Now that you all have most likely grown gray hair and had 10 more grandkids since my last post, I feel it is time to splash a little more thoughtfulness around.

For a long time, I have been observing people who are married. The purpose of this observation has been mostly curiosity and making notes on what I want my marriage to look like. I have seen quite the broad spectrum of couples - affectionate, serious, happy, wise, kind, thoughtful, abusive, complaining, arguing, satisfied, in love, no longer in love, and so on. I have observed both newlyweds and couples who look like they may go 6 feet under together at any moment. Here are some of my thoughts.
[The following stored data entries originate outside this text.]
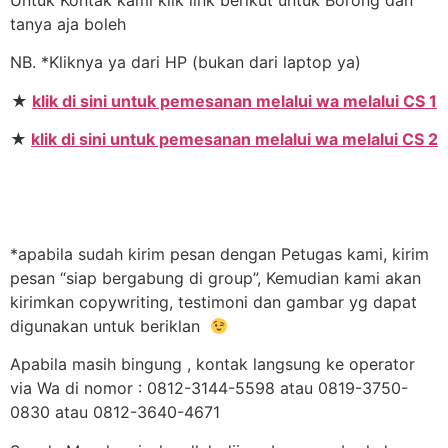
tanya aja boleh
NB. *Kliknya ya dari HP (bukan dari laptop ya)
★
klik di sini untuk pemesanan melalui wa melalui CS 1
★
klik di sini untuk pemesanan melalui wa melalui CS 2
*apabila sudah kirim pesan dengan Petugas kami, kirim
pesan “siap bergabung di group”, Kemudian kami akan
kirimkan copywriting, testimoni dan gambar yg dapat
digunakan untuk beriklan
Apabila masih bingung , kontak langsung ke operator
via Wa di nomor : 0812-3144-5598 atau 0819-3750-
0830 atau 0812-3640-4671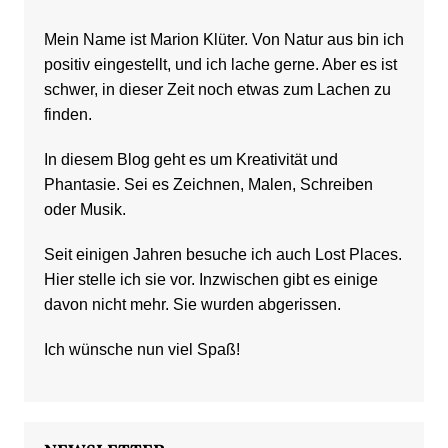
Mein Name ist Marion Klüter. Von Natur aus bin ich
positiv eingestellt, und ich lache gerne. Aber es ist
schwer, in dieser Zeit noch etwas zum Lachen zu
finden.
In diesem Blog geht es um Kreativität und
Phantasie. Sei es Zeichnen, Malen, Schreiben
oder Musik.
Seit einigen Jahren besuche ich auch Lost Places.
Hier stelle ich sie vor. Inzwischen gibt es einige
davon nicht mehr. Sie wurden abgerissen.
Ich wünsche nun viel Spaß!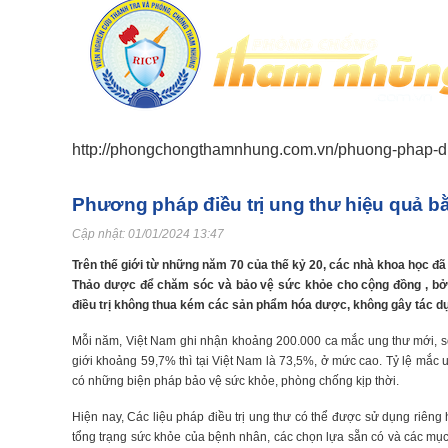
http://phongchongthamnhung.com.vn/phuong-phap-die
Phương pháp điều trị ung thư hiệu quả 
Cập nhật:
01/01/2024 13:47
Trên thế giới từ những năm 70 của thế kỷ 20, các nhà khoa học đ
Thảo dược để chăm sóc và bảo vệ sức khỏe cho cộng đồng , bởi
điều trị không thua kém các sản phẩm hóa dược, không gây tác 
Mỗi năm, Việt Nam ghi nhận khoảng 200.000 ca mắc ung thư mới, số 
giới khoảng 59,7% thì tại Việt Nam là 73,5%, ở mức cao. Tỷ lệ mắc 
có những biện pháp bảo vệ sức khỏe, phòng chống kịp thời.
Hiện nay, Các liệu pháp điều trị ung thư có thể được sử dụng riêng ho
tổng trạng sức khỏe của bệnh nhân, các chọn lựa sẵn có và các mục t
- In many churches I have been a part of, married couples often sit together. This is a good thing (hopefully). However, they also often sit/stand/interact like co-habitating rocks. This does not make me excited about marriage. Occasionally, I see them hold hands or maybe even rub each others' backs. But the latter seems very infrequent. If the couple in question is in pastoral leadership, then they are often not sitting together and sometimes only get to share a few words throughout the service. The situation is even worse if the couple is in leadership AND has young children. This usually results in a couple of shouted words or plans from a distance of 15 feet or more. As you can imagine, this *ahem* wonderful showcase of marital love in church could easily make people (read: me) think that marriage is no fun and feelings for your spouse must be hidden while in public.
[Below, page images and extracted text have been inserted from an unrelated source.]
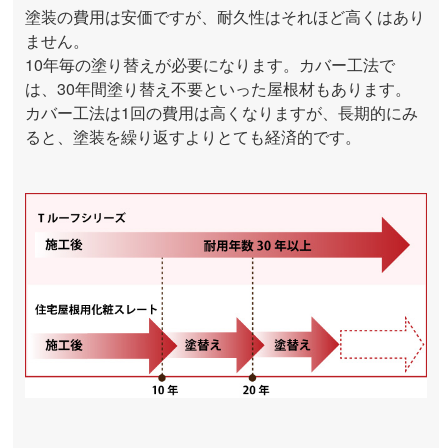
塗装の費用は安価ですが、耐久性はそれほど高くはあり
ません。
10年毎の塗り替えが必要になります。カバー工法で
は、30年間塗り替え不要といった屋根材もあります。
カバー工法は1回の費用は高くなりますが、長期的にみ
ると、塗装を繰り返すよりとても経済的です。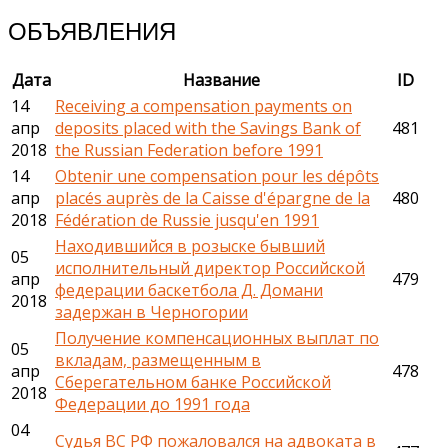
ОБЪЯВЛЕНИЯ
Дата
Название
ID
14
Receiving a compensation payments on
апр
deposits placed with the Savings Bank of
481
2018
the Russian Federation before 1991
14
Obtenir une compensation pour les dépôts
апр
placés auprès de la Caisse d'épargne de la
480
2018
Fédération de Russie jusqu'en 1991
Находившийся в розыске бывший
05
исполнительный директор Российской
апр
479
федерации баскетбола Д. Домани
2018
задержан в Черногории
Получение компенсационных выплат по
05
вкладам, размещенным в
апр
478
Сберегательном банке Российской
2018
Федерации до 1991 года
04
Судья ВС РФ пожаловался на адвоката в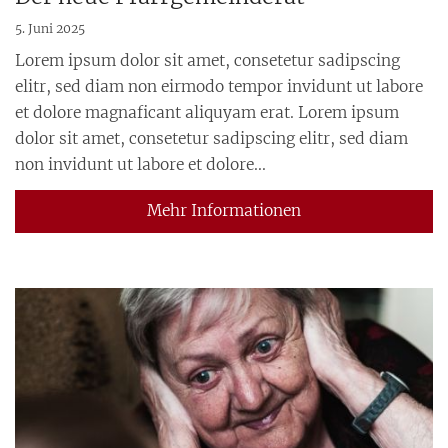
5. Juni 2025
Lorem ipsum dolor sit amet, consetetur sadipscing
elitr, sed diam non eirmodo tempor invidunt ut labore
et dolore magnaficant aliquyam erat. Lorem ipsum
dolor sit amet, consetetur sadipscing elitr, sed diam
non invidunt ut labore et dolore...
Mehr Informationen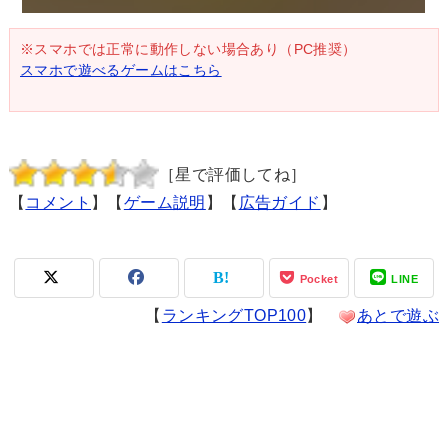
※スマホでは正常に動作しない場合あり（PC推奨）
スマホで遊べるゲームはこちら
［星で評価してね］
【
コメント
】【
ゲーム説明
】【
広告ガイド
】
Pocket
LINE
【
ランキングTOP100
】
あとで遊ぶ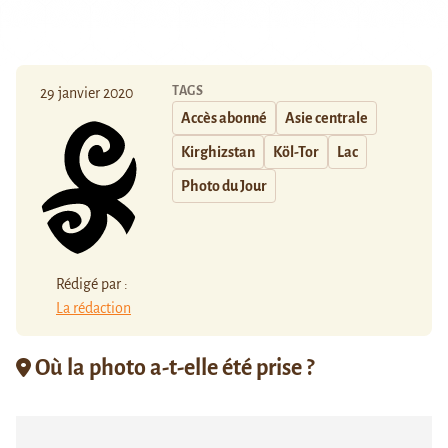
TAGS
29 janvier 2020
Accès abonné
Asie centrale
Kirghizstan
Köl-Tor
Lac
Photo du Jour
Rédigé par :
La rédaction
Où la photo a-t-elle été prise ?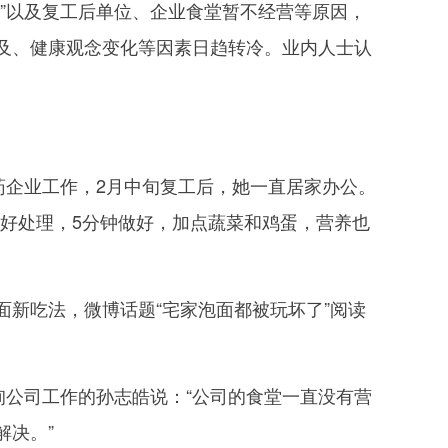
”以及复工后单位、企业食堂暂不经营等原因，
及、健康观念变化等因素日趋转冷。业内人士认
企业工作，2月中旬复工后，她一直居家办公。
好处理，5分钟做好，加点蔬菜和鸡蛋，营养也
新吃法，微博话题“宅家泡面都被玩坏了”阅读
公司工作的孙志皓说：“公司的食堂一直没有营
解决。”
- However, in the last couple of years, I have seen a growing trend in the churches I've gone to (or maybe just my home church). I see couples actually showing affection for each other openly. Now, let me be clear about what I mean by "affection." I'm not talking about taking any clothes off or hands inside of clothing. That sort of thing should probably stay at home for the sake of younger or unmarried minds. I'm referring to holding each other, kissing, rubbing (mostly non-sensitive areas), caressing, whispering, gazing into each others' eyes, and those sorts of things. And I am DEFINITELY only referring here to those things expressed in the context of a marriage relationship. To cover my views outside of marriage would require a whole other post.
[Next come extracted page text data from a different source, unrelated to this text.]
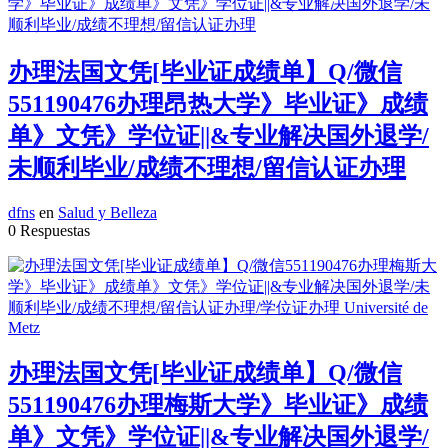
办理法国文凭[毕业证成绩单】Q/微信
551190476办理昂热大学》毕业证》成绩
单》文凭》学位证||&专业解决国外退学/
未顺利毕业/成绩不理想/留信认证办理
dfns
en
Salud y Belleza
0 Respuestas
办理法国文凭[毕业证成绩单】Q/微信
551190476办理梅斯大学》毕业证》成绩
单》文凭》学位证||&专业解决国外退学/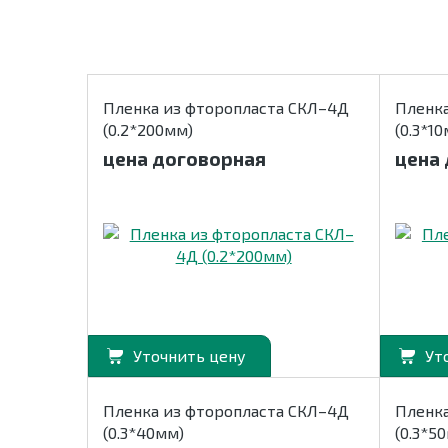
Пленка из фторопласта СКЛ–4Д
Пленка
(0.2*200мм)
(0.3*1
цена договорная
цена
Уточнить цену
Ут
Пленка из фторопласта СКЛ–4Д
Пленка
(0.3*40мм)
(0.3*5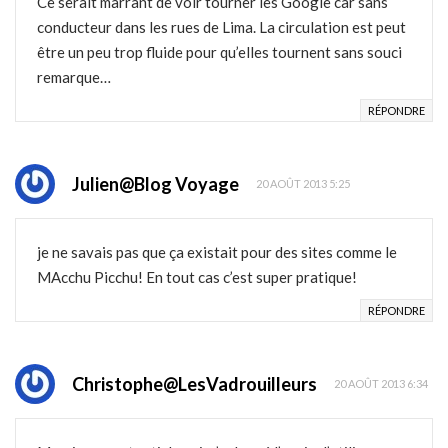
Ce serait marrant de voir tourner les Google car sans
conducteur dans les rues de Lima. La circulation est peut
être un peu trop fluide pour qu’elles tournent sans souci
remarque…
RÉPONDRE
Julien@Blog Voyage
20 AOÛT 2013 5:25
je ne savais pas que ça existait pour des sites comme le
MAcchu Picchu! En tout cas c’est super pratique!
RÉPONDRE
Christophe@LesVadrouilleurs
20 AOÛT 2013 6:34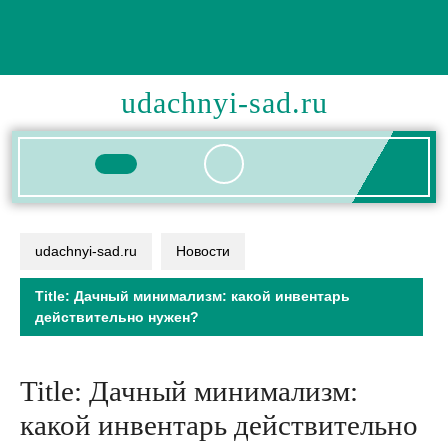
Перейти
к
содержимому
udachnyi-sad.ru
Кнопка
Открыть
udachnyi-sad.ru
Новости
Title: Дачный минимализм: какой инвентарь
действительно нужен?
Title: Дачный минимализм:
какой инвентарь действительно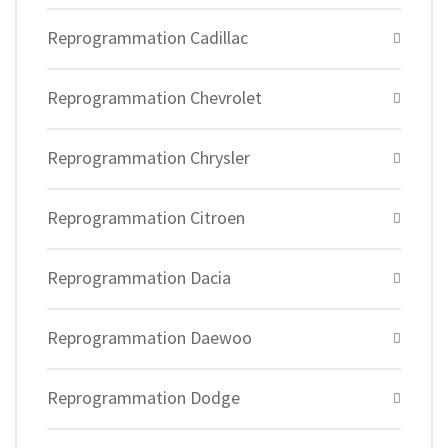
Reprogrammation Cadillac
Reprogrammation Chevrolet
Reprogrammation Chrysler
Reprogrammation Citroen
Reprogrammation Dacia
Reprogrammation Daewoo
Reprogrammation Dodge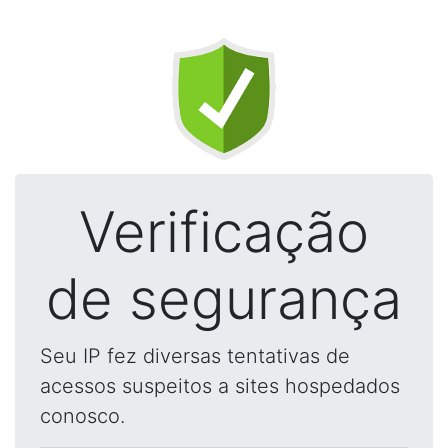
Verificação
de segurança
Seu IP fez diversas tentativas de
acessos suspeitos a sites hospedados
conosco.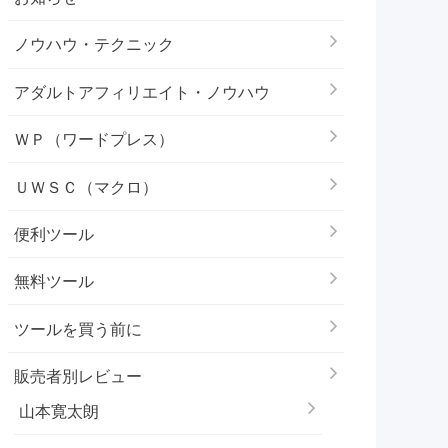
ノウハウ・テクニック
アダルトアフィリエイト・ノウハウ
ＷＰ（ワードプレス）
ＵＷＳＣ（マクロ）
便利ツール
無料ツール
ツールを買う前に
販売者別レビュー
山本寛太朗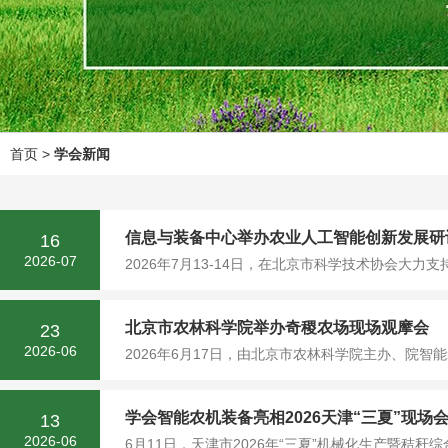
首页
>
学会新闻
信息与装备中心举办农业人工智能创新发展研
16
2026-07
2026年7月13-14日，在北京市科学技术协会大
北京市农林科学院举办奇稷农场现场观摩会
23
2026-06
2026年6月17日，由北京市农林科学院主办、院智
学会智能农机装备亮相2026天津“三夏”现场
13
2026-06
6月11日，天津市2026年“三夏”机械化生产暨秸秆综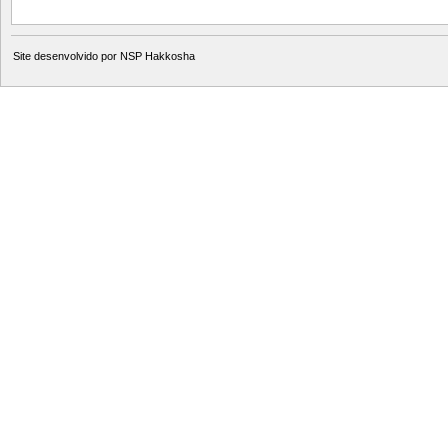
Site desenvolvido por
NSP Hakkosha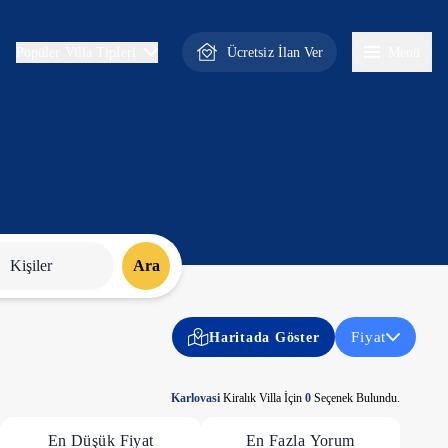
Ücretsiz İlan Ver
Menü
Popüler Villa Tipleri
Kişiler
Ara
Fiyat
Haritada Göster
Karlovasi
Kiralık Villa İçin
0
Seçenek Bulundu.
En Düşük Fiyat
En Fazla Yorum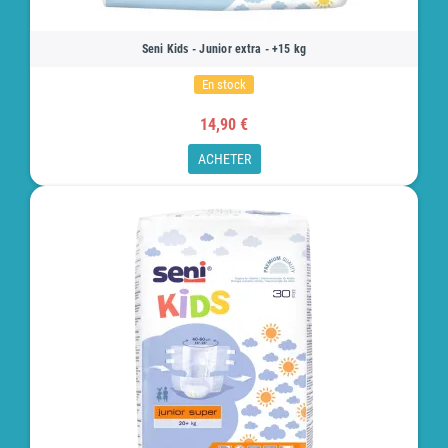
Seni Kids - Junior extra - +15 kg
En stock
14,90 €
ACHETER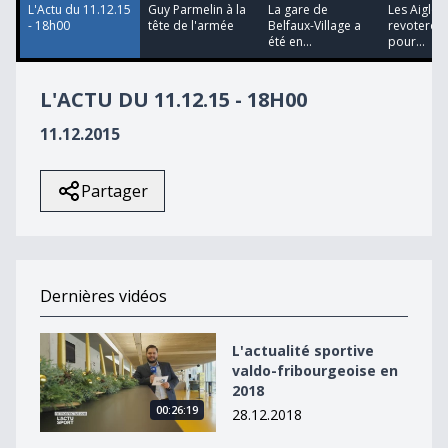
L'Actu du 11.12.15
Guy Parmelin à la
La gare de
Les Aiglon
- 18h00
tête de l'armée
Belfaux-Village a
revoteron
été en...
pour...
L'ACTU DU 11.12.15 - 18H00
11.12.2015
Partager
Dernières vidéos
L&#039;actualité sportive valdo-fribourgeoise en 2018
L'actualité sportive
valdo-fribourgeoise en
2018
00:26:19
28.12.2018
When I see a husband and wife showing affection for each other, I get really happy inside because God places such an extreme priority on marriage! In the lives of many couples, love and time together takes a back seat to work, ministry, kids, friends, education, etc. This, I believe, is tragic. If I am a married man, nothing should come between me and my wife connection-wise and nothing should come before the needs of my wife. Example: I've seen many husbands put up with lousy jobs that sap their energy and make them emotionally and physically dead to their wives in the name of keeping food on the table. I don't want to seem callous to the situations of these people, but in my opinion, a job is a means to an end - not the end itself. For me, a job allows me to spend more money on my wife and gives me more colorful and creative ways to pour out love on her. If the job starts to hinder my relationship with my wife, the job must yield because it is no longer functioning as an enhancer of love between me and my wife. If the job does not yield, I have just set a dangerous precedent in place for the course of our marriage. Once I've made the decision to put up with the loss of energy/time/love/relationship, it is much easier for me to make the same decision again later on in a different situation. This creates a pattern which, over time, can cause a couple to fall out of love with each other. Some signs of this are:

- Snapping at each other more frequently
- Not wanting to go the extra mile for the other person
- Viewing the needs of the other as a burden on you
- Wanting more and more time either by yourself or with "the guys"/"my girlfriends" apart from your spouse (not sure about the girls, but I've found that needing "guy time" away from my spouse is unnecessary - especially if she is my best friend.)
- Being 'out of sync' with each other (which leads to more of #1)
- Forgetting your spouse's likes/dislikes/priorities/dreams
- Loss of joy between the two of you

...To name a few. So husbands and wives, take my words to heart:

- Never be embarrassed to show affection, whether in private or in public - be proud of your spouse!
- Your children REALLY like to see you and your spouse loving each other. It creates a good, solid, loving atmosphere in your home and your kids will respond to it.
- Don't let religious systems or cultural expectations get in the way of your love. Religion (when Christianity loses relationship and becomes a set of rules and protocols) will always look down its nose at love because it is not 'proper' and makes couples who aren't in love anymore uncomfortable.